The IR filter blocks too much of the visible light spectrum for your camera to automatically set the WB. If your camera has a ‘one touch white balance’ setting, make sure to use it. Take a WB reading from a patch of grass in direct sunlight (with the IR filter attached) this lets the camera correctly balance the colour of your shot.

You’re going to need to use quite long exposures to get your picture which is why you’ll need a tripod. Depending on my location I’ll use between 2 seconds to 15 seconds. I also prefer to use as long a depth of field as possible so with a small aperture that’s going to increase the shutter speed needed. Experiment to find out what works best for your location.

Focus

Focus can be tricky in IR but with the R72 filter, I find that just enough visible light is allowed through for the auto focus to cope. Using your LCD display becomes difficult in IR so you’ll have to rely on your viewfinder for composition and trial and error to achieve the correct focus. Experiment, experiment, experiment.

Post processing

I process all my IR shots in Photoshop. Curves, auto levels and channel mixer are my tools of choice. In the channel mixer, with ‘red’ in the drop down menu, set the red slider to ‘ZERO’ and the blue slider to ‘100’. Now with ‘blue’ in the drop down menu, set the red slider to ‘100’ and the blue slider to ‘ZERO’. This swaps the red and blue channels.
Fiddle with these setting to your hearts content to find results pleasing to you.



Further things to try

You can now buy cameras that have been specially modified to take infared photos. These cameras allow shorter shutter speeds and smaller apertures and can produce incredibly sharp images. Such cameras are unable to take visible light photos properly though so you have to be sure you can justify the expense to take purely IR images.

I welcome any questions and discussion.



1 comment:

Duncan said...

Dave, thanks for posting this.

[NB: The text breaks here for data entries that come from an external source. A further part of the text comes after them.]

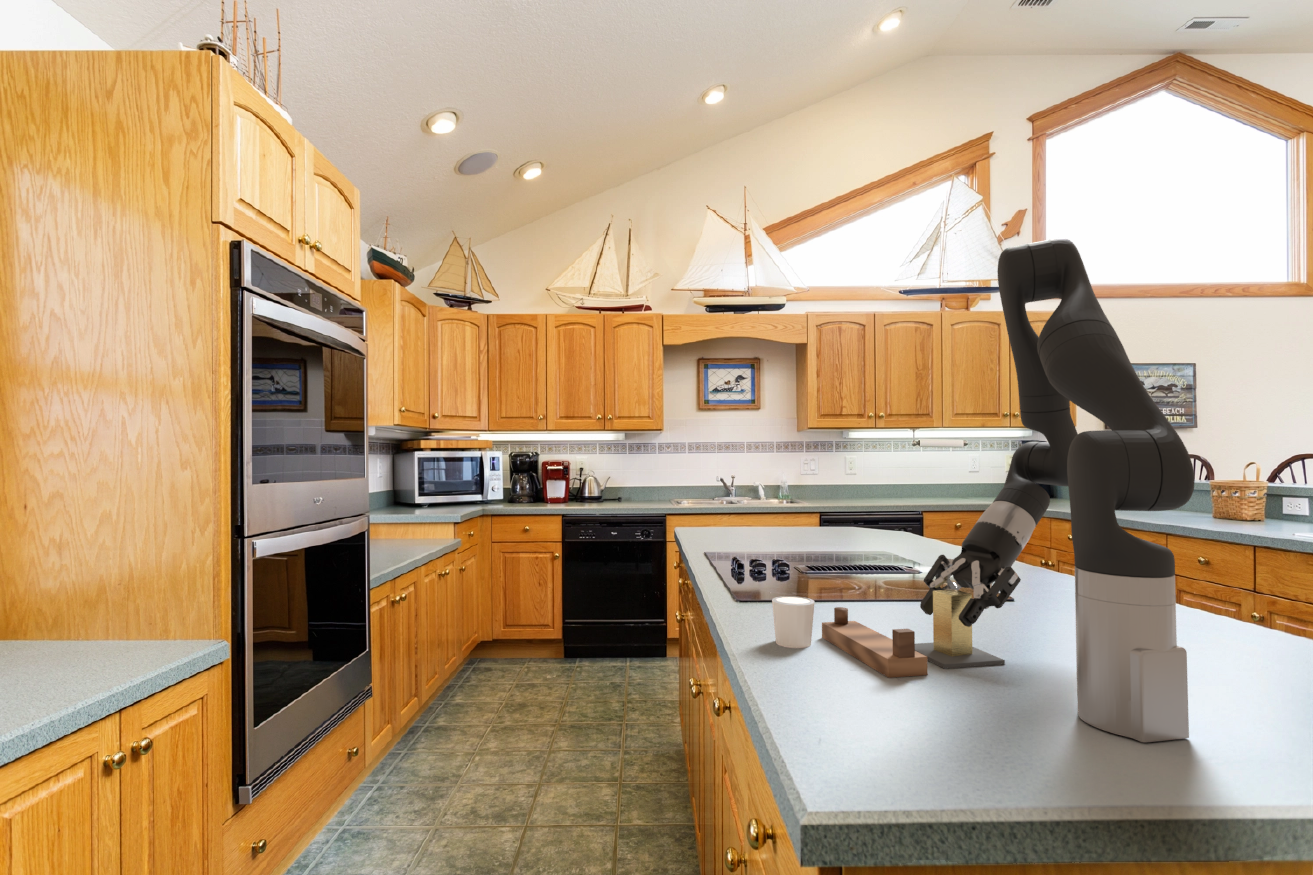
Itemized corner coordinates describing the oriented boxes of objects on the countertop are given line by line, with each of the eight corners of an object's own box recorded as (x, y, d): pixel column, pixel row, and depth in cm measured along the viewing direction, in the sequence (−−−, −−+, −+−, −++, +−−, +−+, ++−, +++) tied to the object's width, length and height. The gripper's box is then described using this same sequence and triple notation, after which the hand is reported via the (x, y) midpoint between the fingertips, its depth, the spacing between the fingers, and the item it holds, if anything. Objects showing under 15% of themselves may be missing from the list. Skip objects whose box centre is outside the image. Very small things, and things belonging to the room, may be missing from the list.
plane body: (927, 674, 88) (927, 631, 88) (888, 677, 86) (887, 633, 87) (854, 635, 107) (854, 599, 108) (821, 637, 106) (821, 601, 106)
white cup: (819, 649, 99) (819, 604, 100) (775, 649, 100) (775, 604, 100) (809, 637, 106) (809, 595, 106) (768, 636, 106) (768, 595, 107)
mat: (1004, 664, 92) (1004, 660, 92) (943, 668, 90) (943, 664, 90) (959, 644, 102) (959, 640, 102) (903, 648, 100) (903, 644, 100)
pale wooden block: (972, 653, 95) (971, 593, 96) (952, 656, 94) (951, 595, 94) (953, 647, 99) (952, 589, 99) (933, 649, 97) (932, 590, 98)
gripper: (949, 516, 106) (895, 591, 102) (1027, 524, 93) (969, 611, 88) (973, 546, 108) (921, 621, 103) (1053, 558, 95) (997, 645, 90)
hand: (943, 616), depth 96 cm, fingers open, 7 cm apart
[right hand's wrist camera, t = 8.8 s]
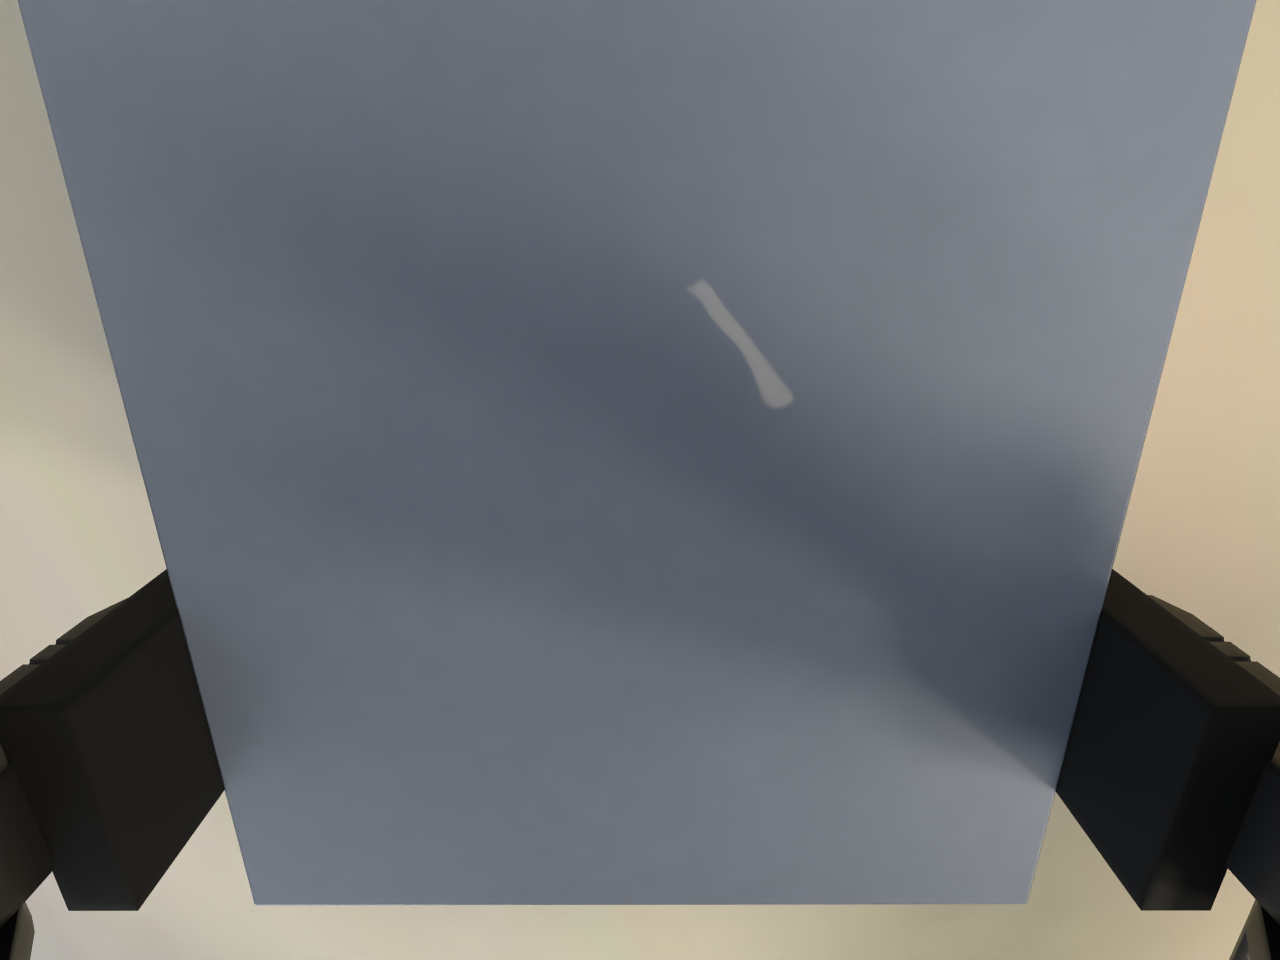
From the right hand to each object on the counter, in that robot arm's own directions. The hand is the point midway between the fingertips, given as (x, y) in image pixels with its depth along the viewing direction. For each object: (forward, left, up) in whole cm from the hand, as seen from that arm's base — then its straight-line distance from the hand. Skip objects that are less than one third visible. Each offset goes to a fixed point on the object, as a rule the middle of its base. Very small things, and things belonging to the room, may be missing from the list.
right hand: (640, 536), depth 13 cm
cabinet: (+3, -6, -4) cm, 9 cm away
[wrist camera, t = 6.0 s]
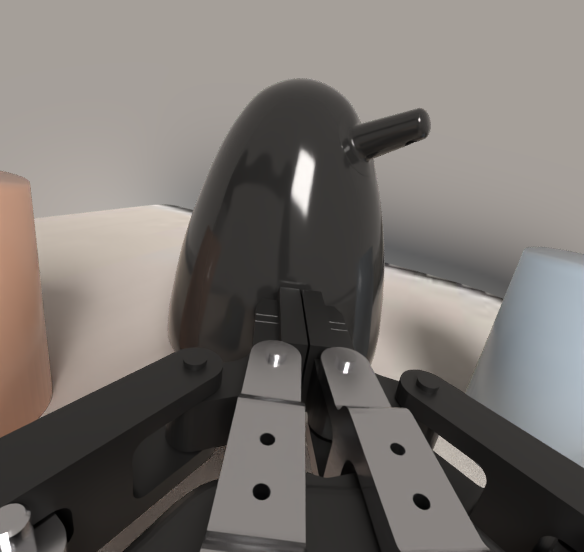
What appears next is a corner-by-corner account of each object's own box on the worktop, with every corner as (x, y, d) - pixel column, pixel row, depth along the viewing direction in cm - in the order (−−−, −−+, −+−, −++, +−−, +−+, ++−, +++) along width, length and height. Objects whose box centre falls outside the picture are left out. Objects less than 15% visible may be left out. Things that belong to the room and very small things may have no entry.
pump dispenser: (285, 519, 13) (378, 34, 9) (121, 386, 19) (123, 43, 14) (392, 396, 22) (472, 109, 17) (256, 328, 27) (286, 97, 22)
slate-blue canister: (434, 435, 20) (504, 255, 16) (478, 392, 24) (543, 241, 20) (565, 527, 16) (700, 320, 12) (591, 458, 20) (698, 286, 16)
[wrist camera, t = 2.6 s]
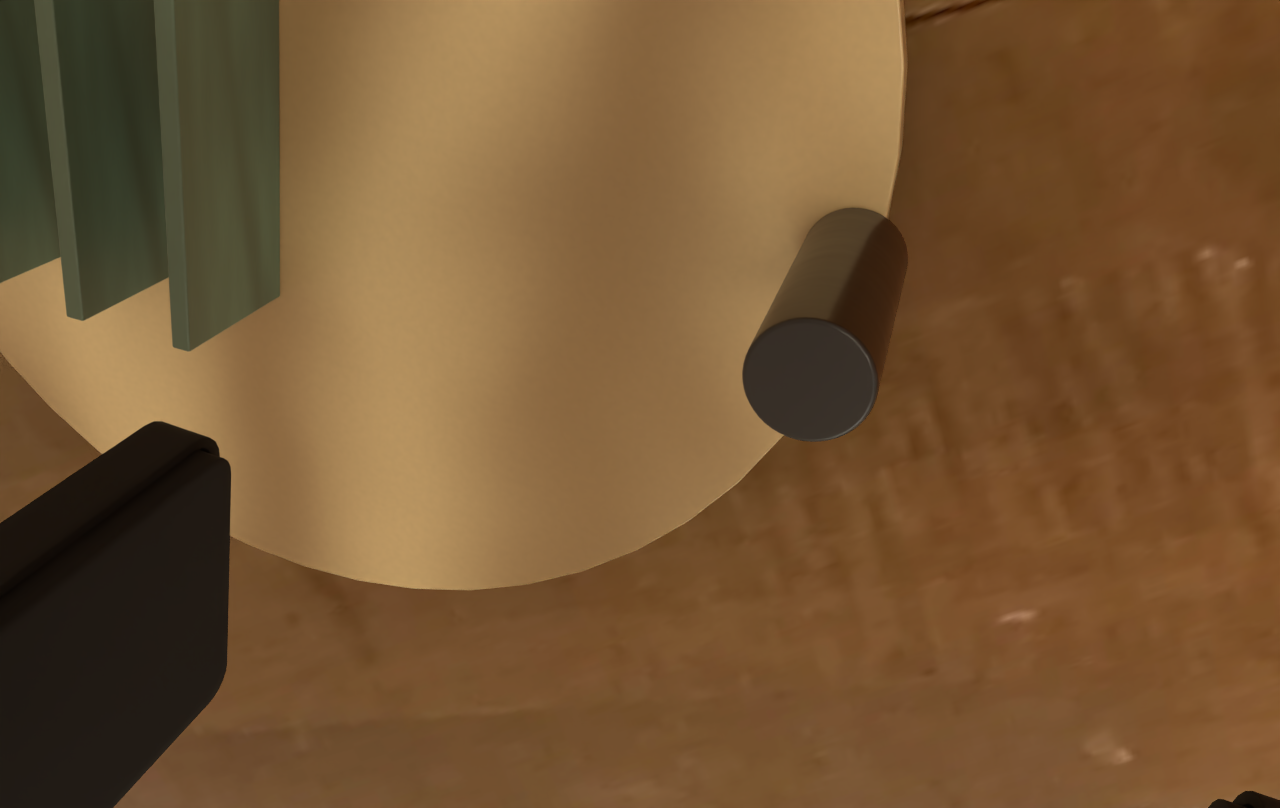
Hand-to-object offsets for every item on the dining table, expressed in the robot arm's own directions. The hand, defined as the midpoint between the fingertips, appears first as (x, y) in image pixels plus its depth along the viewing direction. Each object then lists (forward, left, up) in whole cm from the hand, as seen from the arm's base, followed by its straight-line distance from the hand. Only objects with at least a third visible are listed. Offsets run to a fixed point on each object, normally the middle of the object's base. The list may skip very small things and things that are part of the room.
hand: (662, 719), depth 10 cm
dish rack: (+14, +1, -18) cm, 23 cm away
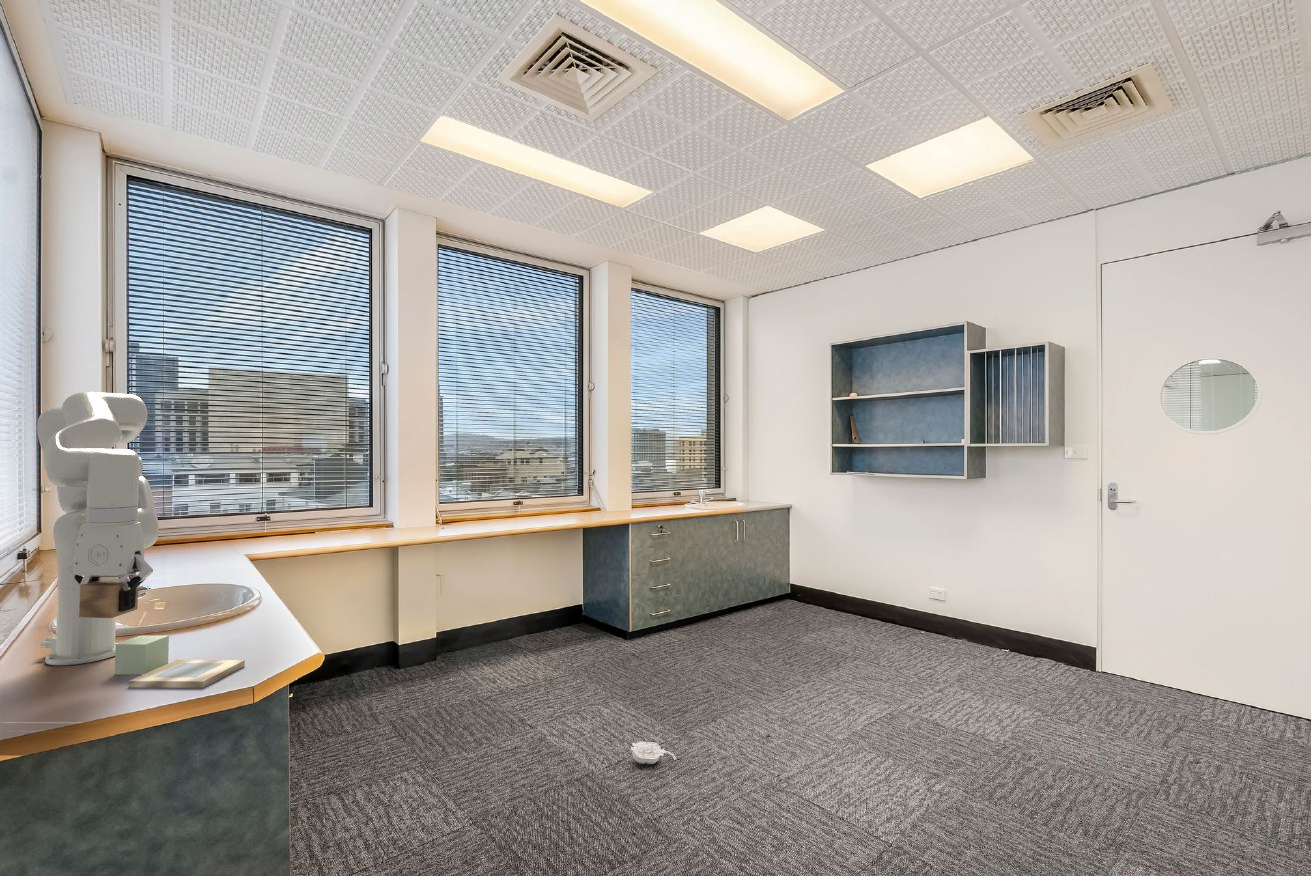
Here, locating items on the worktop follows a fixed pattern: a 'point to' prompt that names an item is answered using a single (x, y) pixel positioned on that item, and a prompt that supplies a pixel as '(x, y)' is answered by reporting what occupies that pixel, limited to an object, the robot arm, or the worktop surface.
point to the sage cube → (141, 654)
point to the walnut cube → (102, 599)
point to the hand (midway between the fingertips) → (109, 608)
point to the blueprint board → (187, 674)
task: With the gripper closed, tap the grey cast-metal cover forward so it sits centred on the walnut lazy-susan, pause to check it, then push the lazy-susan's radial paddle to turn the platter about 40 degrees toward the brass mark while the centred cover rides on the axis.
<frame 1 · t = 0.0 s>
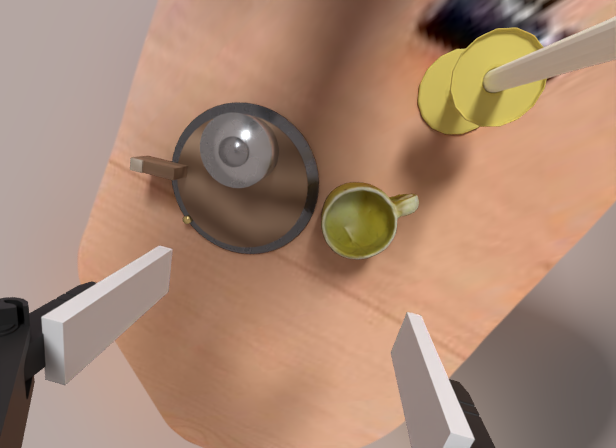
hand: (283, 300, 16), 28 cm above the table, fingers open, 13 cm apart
platter: (221, 182, 40), point 3 cm above the table, hinge at 0.0°, touching cover
candle: (458, 93, 37), on the table
mug: (365, 206, 42), on the table
susan base: (244, 183, 43), on the table
cover: (246, 149, 40), point 2 cm above the table, touching platter
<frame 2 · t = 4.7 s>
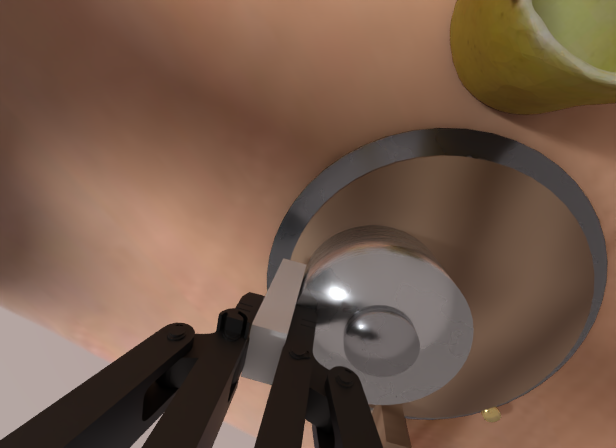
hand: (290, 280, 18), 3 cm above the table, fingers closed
platter: (422, 349, 18), point 3 cm above the table, hinge at 0.0°
susan base: (421, 292, 21), on the table
cover: (370, 290, 19), point 2 cm above the table, touching gripper
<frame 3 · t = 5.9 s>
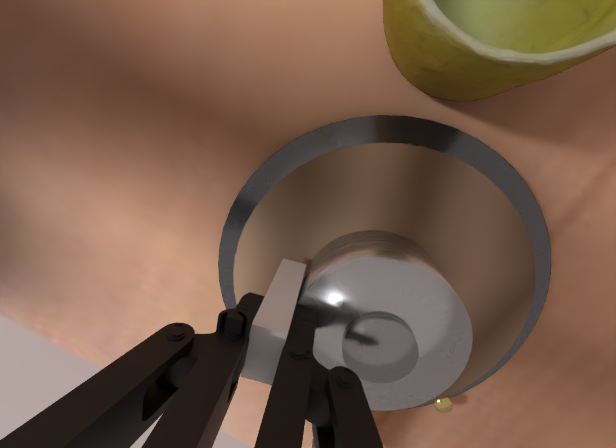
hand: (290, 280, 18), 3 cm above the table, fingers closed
platter: (366, 337, 18), point 3 cm above the table, hinge at 0.0°, touching cover
susan base: (372, 281, 21), on the table
cover: (370, 295, 19), point 2 cm above the table, touching gripper, platter
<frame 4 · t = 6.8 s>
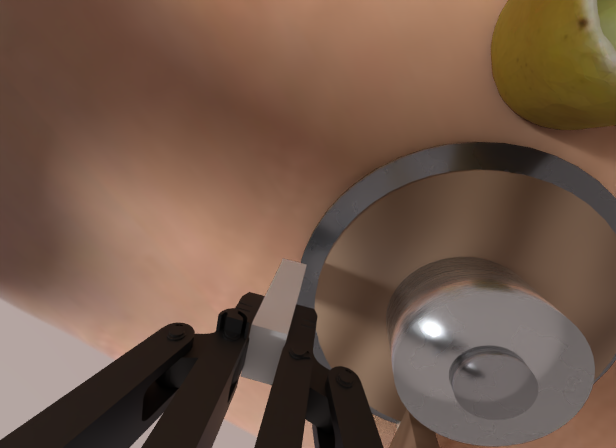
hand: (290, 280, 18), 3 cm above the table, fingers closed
platter: (456, 364, 18), point 3 cm above the table, hinge at 0.0°, touching cover
mug: (563, 7, 15), on the table
susan base: (452, 305, 20), on the table
cover: (458, 322, 19), point 2 cm above the table, touching platter
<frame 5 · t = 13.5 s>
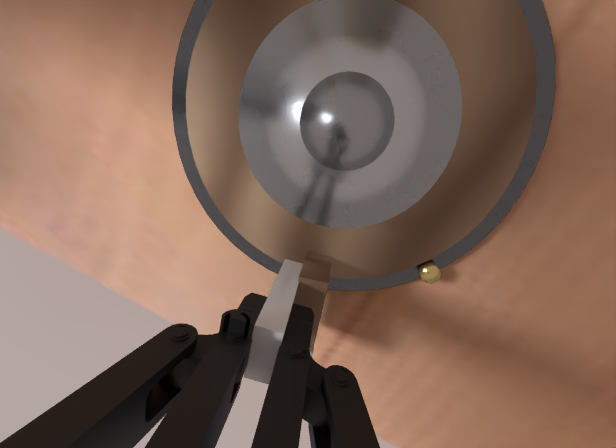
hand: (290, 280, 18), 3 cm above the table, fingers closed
platter: (338, 167, 16), point 3 cm above the table, hinge at 2.6°, touching cover, gripper
susan base: (347, 125, 18), on the table
cover: (343, 125, 16), point 2 cm above the table, touching platter
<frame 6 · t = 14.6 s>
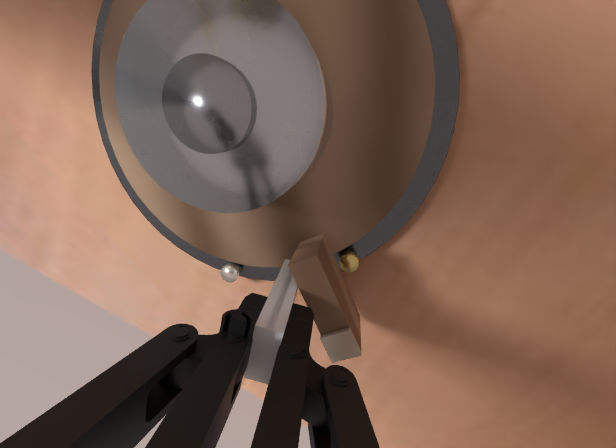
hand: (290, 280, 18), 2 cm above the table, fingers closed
platter: (264, 149, 15), point 3 cm above the table, hinge at 37.3°, touching cover, gripper
susan base: (263, 112, 18), on the table
cover: (251, 113, 16), point 2 cm above the table, touching platter
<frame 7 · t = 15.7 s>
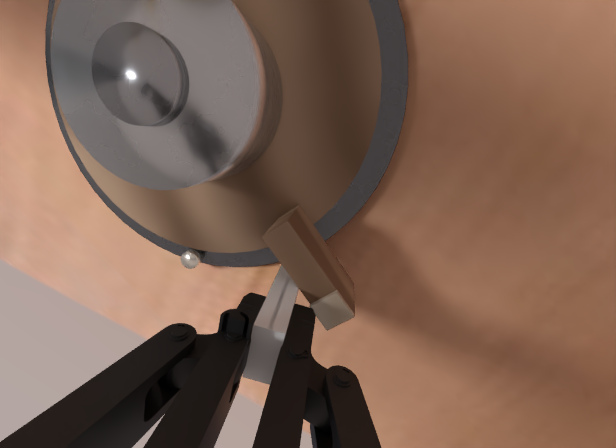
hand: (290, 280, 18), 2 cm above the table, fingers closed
platter: (219, 127, 15), point 3 cm above the table, hinge at 47.9°, touching cover, gripper
susan base: (219, 97, 18), on the table
cover: (203, 96, 16), point 2 cm above the table, touching platter
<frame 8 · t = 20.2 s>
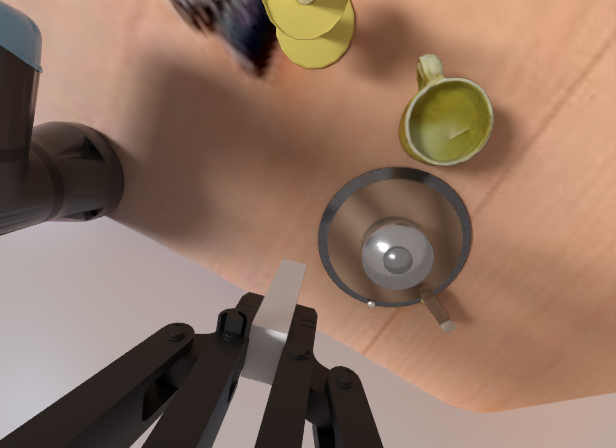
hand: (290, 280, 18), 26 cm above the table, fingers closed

As I said on that RB pic, I've discovered that my huge Ilford 207 filter is equivalent to the R72. I've had that filter for about 15 years, thinking I might find a use for it one day, so it's nice for that to come about. Using it will be a challenge though, as it's so large and heavy.

So far, I've only taken a couple of quick snaps to see what happened (Canon A460), and was pleased to find that the auto-focus and exposure work OK; next I'll need to set the white balance as you advise and tweak the exposure a bit, then see what happens.